The new Star Alliance credit card, first teased in May of this year, is now live in Australia. Launched in partnership with HSBC, the first of its kind co-brand credit card allows members to earn Star Alliance Points and elite status with seven partner airline loyalty programs.
Star Alliance is delighted to launch this industry-first loyalty product together with HSBC and Visa. This is very much consistent with a key strategy of Star Alliance which is to offer a loyalty proposition that others talk about.
– Jeffrey Goh, CEO of Star Alliance
Partner earning potential
Cardholders will earn one Star Alliance point for each Australian dollar spent, up to $3000 per billing cycle. After that earning drops by half.
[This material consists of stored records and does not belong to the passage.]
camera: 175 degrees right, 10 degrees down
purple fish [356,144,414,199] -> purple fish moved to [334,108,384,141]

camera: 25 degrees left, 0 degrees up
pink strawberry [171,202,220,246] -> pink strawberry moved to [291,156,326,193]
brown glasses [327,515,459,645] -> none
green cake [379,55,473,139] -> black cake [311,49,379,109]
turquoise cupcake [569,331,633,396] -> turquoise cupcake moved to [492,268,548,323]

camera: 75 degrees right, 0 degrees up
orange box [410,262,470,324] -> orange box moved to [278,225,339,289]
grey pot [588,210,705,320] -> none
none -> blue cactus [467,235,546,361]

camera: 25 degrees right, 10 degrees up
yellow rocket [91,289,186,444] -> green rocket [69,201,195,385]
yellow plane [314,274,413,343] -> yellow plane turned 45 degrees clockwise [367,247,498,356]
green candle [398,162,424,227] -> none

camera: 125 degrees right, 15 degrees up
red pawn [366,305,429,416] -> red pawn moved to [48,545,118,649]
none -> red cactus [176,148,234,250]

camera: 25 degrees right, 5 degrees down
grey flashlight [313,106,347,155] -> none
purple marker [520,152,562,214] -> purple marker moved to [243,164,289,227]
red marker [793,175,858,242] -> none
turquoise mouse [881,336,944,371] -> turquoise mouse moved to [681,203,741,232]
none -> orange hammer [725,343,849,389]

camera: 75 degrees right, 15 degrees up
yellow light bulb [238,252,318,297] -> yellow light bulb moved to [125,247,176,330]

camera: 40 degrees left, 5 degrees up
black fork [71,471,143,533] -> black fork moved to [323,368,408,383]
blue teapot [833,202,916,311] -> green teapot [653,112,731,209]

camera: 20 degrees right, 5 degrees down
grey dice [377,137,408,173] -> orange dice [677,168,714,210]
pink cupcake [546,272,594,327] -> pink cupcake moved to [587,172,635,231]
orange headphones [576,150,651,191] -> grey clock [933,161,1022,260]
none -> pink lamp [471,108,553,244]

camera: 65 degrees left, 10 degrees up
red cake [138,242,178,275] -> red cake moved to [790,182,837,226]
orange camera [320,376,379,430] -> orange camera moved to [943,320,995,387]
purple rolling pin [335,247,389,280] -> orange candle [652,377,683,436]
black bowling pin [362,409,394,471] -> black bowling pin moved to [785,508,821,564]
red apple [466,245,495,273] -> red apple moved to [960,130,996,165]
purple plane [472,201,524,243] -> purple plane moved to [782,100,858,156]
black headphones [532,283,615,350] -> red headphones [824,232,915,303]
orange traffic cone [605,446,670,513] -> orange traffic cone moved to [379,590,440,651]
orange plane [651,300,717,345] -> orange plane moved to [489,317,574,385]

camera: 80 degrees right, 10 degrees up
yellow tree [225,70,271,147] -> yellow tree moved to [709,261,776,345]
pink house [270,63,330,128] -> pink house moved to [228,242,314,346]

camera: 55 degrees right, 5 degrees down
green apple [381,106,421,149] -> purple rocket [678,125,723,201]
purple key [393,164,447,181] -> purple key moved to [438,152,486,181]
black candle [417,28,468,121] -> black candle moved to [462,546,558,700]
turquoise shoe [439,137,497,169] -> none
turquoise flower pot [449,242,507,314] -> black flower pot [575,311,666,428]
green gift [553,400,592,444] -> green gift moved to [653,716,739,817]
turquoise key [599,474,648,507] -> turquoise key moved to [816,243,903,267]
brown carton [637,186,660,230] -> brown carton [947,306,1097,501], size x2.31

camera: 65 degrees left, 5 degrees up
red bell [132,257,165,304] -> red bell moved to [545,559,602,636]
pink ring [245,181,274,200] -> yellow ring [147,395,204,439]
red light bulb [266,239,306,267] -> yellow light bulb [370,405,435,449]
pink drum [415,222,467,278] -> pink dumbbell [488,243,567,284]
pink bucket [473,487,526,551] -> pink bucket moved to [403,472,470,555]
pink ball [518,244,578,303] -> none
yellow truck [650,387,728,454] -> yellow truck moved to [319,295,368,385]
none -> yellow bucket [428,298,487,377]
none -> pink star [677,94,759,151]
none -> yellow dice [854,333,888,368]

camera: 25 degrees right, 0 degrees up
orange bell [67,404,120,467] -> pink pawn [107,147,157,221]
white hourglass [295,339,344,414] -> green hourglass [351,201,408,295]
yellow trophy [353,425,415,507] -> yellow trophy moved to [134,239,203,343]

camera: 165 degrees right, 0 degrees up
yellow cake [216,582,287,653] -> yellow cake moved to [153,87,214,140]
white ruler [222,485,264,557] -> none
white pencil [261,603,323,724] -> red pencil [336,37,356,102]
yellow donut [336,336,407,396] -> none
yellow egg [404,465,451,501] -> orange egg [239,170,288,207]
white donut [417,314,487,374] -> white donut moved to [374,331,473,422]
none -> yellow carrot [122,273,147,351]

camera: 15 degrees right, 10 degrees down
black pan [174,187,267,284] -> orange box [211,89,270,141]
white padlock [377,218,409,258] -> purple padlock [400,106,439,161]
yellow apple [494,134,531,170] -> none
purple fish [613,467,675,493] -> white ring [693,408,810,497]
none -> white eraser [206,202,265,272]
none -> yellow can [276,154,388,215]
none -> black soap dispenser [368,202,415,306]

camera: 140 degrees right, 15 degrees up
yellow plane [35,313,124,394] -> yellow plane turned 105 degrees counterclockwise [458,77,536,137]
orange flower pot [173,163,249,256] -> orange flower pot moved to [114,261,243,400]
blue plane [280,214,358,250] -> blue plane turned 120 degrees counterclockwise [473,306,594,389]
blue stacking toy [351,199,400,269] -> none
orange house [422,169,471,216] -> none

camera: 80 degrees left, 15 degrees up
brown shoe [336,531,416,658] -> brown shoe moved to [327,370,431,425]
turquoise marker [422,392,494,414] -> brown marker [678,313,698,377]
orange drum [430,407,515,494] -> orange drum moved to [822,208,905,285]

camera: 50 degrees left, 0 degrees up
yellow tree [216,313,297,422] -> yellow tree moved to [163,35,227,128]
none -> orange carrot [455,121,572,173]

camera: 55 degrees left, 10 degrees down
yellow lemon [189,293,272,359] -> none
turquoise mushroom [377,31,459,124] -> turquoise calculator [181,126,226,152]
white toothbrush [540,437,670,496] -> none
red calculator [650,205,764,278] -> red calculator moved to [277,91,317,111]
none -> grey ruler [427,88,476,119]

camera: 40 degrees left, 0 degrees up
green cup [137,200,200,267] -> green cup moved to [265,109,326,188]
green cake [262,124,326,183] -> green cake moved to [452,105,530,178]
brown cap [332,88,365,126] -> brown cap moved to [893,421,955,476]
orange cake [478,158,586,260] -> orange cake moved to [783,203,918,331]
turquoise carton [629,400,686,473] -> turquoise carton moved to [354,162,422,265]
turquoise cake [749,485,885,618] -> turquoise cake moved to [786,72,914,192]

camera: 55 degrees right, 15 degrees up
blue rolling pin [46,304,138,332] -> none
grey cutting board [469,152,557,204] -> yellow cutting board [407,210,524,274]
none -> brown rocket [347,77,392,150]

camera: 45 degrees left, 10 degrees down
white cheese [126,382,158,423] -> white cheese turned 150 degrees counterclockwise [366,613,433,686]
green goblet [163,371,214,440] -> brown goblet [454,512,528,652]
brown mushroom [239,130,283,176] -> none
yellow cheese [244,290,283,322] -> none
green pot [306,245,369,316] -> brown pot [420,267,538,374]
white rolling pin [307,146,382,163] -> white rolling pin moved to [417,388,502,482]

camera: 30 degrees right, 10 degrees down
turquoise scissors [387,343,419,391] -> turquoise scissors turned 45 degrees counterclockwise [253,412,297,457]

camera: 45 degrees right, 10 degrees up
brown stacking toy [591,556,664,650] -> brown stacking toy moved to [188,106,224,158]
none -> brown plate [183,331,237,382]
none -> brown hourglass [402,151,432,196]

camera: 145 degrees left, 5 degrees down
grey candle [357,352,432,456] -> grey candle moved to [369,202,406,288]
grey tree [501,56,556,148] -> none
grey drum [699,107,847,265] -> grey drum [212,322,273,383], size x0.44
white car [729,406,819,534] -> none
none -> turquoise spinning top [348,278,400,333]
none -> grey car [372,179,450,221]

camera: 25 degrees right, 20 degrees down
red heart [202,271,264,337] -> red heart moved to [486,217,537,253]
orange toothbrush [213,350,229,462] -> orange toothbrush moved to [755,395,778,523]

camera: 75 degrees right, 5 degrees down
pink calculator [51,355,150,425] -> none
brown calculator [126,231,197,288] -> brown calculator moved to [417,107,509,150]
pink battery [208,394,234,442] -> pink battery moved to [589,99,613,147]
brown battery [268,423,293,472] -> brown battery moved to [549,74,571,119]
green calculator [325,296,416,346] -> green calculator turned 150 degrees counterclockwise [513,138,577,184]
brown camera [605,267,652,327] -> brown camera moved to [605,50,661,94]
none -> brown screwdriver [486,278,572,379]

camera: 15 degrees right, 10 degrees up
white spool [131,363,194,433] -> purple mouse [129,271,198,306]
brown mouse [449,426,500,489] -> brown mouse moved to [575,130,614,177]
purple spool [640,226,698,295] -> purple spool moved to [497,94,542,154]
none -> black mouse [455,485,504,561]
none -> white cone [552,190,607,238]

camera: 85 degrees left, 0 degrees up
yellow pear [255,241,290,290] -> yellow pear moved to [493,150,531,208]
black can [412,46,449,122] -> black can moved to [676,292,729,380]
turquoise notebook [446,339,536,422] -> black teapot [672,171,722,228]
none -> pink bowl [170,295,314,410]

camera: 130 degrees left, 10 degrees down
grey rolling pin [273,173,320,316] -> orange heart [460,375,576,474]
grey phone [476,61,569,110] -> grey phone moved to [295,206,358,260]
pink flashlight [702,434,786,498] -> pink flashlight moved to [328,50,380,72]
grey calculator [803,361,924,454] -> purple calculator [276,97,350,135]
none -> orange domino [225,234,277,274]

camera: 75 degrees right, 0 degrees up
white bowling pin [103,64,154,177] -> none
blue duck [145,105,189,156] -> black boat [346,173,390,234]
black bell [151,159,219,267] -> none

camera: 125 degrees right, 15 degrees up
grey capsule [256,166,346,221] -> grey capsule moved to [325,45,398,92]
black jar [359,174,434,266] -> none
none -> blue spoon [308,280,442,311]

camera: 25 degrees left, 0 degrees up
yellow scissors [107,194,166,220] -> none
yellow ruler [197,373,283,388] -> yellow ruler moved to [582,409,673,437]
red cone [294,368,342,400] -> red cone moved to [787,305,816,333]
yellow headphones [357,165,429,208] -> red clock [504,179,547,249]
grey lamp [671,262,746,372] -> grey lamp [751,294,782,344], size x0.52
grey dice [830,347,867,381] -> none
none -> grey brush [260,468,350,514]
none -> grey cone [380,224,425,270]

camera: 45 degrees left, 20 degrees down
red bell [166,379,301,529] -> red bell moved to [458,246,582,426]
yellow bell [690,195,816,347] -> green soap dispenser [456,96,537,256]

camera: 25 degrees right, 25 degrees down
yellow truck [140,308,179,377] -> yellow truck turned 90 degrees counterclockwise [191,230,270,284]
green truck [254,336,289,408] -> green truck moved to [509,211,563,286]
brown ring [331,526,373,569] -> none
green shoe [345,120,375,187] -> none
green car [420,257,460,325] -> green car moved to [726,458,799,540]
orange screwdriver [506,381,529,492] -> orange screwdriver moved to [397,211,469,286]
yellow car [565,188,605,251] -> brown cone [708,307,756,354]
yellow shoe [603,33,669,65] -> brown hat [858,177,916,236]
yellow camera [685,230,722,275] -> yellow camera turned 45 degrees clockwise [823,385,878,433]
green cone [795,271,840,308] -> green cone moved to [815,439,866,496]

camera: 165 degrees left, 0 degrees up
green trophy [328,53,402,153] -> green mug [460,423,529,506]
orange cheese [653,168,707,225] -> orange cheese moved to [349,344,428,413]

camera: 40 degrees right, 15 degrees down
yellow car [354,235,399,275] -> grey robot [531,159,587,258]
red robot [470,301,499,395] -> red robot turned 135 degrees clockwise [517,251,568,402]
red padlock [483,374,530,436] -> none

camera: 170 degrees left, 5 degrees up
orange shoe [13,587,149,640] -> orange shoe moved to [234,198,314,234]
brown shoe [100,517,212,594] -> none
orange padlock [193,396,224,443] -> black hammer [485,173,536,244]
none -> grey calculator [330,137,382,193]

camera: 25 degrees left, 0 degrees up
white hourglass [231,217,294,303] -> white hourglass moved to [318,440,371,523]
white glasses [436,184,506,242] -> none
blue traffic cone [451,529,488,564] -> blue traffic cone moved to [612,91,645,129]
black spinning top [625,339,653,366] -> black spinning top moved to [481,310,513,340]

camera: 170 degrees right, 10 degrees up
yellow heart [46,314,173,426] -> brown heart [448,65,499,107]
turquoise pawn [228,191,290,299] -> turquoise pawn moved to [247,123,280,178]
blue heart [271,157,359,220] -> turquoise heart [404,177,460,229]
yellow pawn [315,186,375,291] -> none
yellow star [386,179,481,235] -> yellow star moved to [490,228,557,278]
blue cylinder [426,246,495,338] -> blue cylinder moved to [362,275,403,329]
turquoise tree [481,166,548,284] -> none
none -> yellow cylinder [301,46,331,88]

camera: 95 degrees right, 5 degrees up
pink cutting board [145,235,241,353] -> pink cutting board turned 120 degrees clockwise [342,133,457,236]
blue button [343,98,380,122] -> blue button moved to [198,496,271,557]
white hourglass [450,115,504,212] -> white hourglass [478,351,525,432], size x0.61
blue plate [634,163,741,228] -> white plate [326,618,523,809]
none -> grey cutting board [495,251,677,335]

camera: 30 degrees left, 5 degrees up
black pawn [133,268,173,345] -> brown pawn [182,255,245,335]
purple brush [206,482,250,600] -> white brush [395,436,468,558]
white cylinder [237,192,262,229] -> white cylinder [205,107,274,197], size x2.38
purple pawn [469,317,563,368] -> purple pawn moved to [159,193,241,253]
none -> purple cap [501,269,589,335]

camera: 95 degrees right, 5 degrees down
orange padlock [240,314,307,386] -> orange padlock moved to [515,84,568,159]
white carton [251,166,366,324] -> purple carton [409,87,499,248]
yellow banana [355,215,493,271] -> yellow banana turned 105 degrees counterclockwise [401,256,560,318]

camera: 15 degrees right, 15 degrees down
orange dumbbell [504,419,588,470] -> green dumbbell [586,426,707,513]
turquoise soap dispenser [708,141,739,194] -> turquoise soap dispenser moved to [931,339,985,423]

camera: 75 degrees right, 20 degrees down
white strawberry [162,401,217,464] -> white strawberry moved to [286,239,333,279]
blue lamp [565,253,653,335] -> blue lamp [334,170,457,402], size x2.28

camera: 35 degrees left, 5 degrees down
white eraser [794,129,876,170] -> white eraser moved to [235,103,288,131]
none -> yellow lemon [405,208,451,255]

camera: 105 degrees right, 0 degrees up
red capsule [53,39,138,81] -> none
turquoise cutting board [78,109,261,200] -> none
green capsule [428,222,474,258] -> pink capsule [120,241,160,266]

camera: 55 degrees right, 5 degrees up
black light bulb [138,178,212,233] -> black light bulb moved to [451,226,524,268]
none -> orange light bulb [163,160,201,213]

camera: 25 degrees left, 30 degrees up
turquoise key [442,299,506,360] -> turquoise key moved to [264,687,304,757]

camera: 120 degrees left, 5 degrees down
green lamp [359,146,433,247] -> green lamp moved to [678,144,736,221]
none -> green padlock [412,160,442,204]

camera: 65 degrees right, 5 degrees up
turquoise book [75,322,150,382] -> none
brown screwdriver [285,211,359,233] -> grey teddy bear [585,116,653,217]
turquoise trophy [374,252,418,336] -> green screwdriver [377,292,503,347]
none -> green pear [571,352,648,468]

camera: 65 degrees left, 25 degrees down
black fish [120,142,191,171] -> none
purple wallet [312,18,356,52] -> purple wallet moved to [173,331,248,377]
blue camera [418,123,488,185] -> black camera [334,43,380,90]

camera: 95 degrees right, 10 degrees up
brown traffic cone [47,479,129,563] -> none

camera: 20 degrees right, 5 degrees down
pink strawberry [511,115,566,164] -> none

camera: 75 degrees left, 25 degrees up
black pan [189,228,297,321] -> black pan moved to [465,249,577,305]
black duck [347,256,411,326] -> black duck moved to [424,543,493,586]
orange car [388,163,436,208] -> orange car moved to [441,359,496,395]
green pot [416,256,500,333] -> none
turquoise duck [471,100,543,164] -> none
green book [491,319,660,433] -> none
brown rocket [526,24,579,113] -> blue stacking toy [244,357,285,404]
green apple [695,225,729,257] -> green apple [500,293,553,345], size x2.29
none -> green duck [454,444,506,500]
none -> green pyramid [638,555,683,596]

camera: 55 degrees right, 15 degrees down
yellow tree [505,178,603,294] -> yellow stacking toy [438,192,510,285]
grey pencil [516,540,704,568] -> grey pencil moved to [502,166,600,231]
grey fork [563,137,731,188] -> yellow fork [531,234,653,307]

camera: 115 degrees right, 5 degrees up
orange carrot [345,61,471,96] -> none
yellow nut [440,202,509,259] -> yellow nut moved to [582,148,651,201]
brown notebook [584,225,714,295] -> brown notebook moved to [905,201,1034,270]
Points can be transferred to the loyalty programs of Air Canada, Air New Zealand, EVA, Singapore Airlines, South African Airways, Thai Airways, or United Airlines. The transfer process incurs a toll of 20% from the points; 1,000 Star Points transferred would lead to 800 points in the partner program.
The math is not overly complicated, but the changing numbers comes off as more challenging than it likely needs to be. The 0.8x multiplier used – while almost certainly tied to HSBC’s costs to make the transfers and what the company can recognize in revenue from the spend transactions – feels like an insult to users who have saved the points are are now finally ready to use them, only to immediately be hit with a reduction in the balance.
Individual programs could offer promotional bonuses to encourage transfers at a higher rate, but that would be on the airline loyalty teams to initiate.
As for the other 19 members of Star Alliance, the group’s Director of Loyalty Renato Ramos pointed out that redemptions remain available through the seven transfer partners. He also noted that the seven airlines participating directly represent 92% of the traffic carried by Star Alliance to and from Australia.
Solving the status-lite co-brand conundrum
Typically a co-branded credit card offers status-lite options to consumers. That could be in the form of waived fees (e.g. checked bags, priority boarding), lounge access, award pricing discounts, or increased access to award inventory. The cards can also deliver add-on benefits for those who already hold status. Delivering those benefits via a card not tied directly to a program could be more challenging. To solve that challenge, Star Alliance chose to tie those benefits to a spending threshold, and grant status in the partner programs directly.
Ramos is especially keen on this benefit of the card, stating that “Status is the real hero here,” during a media briefing. He also noted that earning status solely on credit card spend is not something previously offered. Even with the premium United Airlines cards, for example, a minimum number of segments flown is required.
New cardholders receive a fast track to elite status with any of the partners. A$4,000 spend will get the equivalent Star Alliance Gold tier in the program for the first year. In the following years members must spend A$60,000 to keep the Gold status. At A$30,000 spend holders will earn Silver status in the partner program.
A bigger future for Star Alliance in Australia
Australia is, for now, the only market where this offer is being rolled out. Ramos does not believe the alliance will seek other markets in the near future. And he especially emphasized that the group would not seek to launch the product in a market where an existing alliance member is based.
This means that Star Alliance will not seek to add an airline member in Australia anytime soon. Virgin Australia would be the only truly viable candidate at this point. And Ramos acknowledged that “Conversations happen every day” around potential new members. But the group are also “happy with the offer we have to the market with 26 partners” and Australia would now seem to shift to the bottom of the priority list.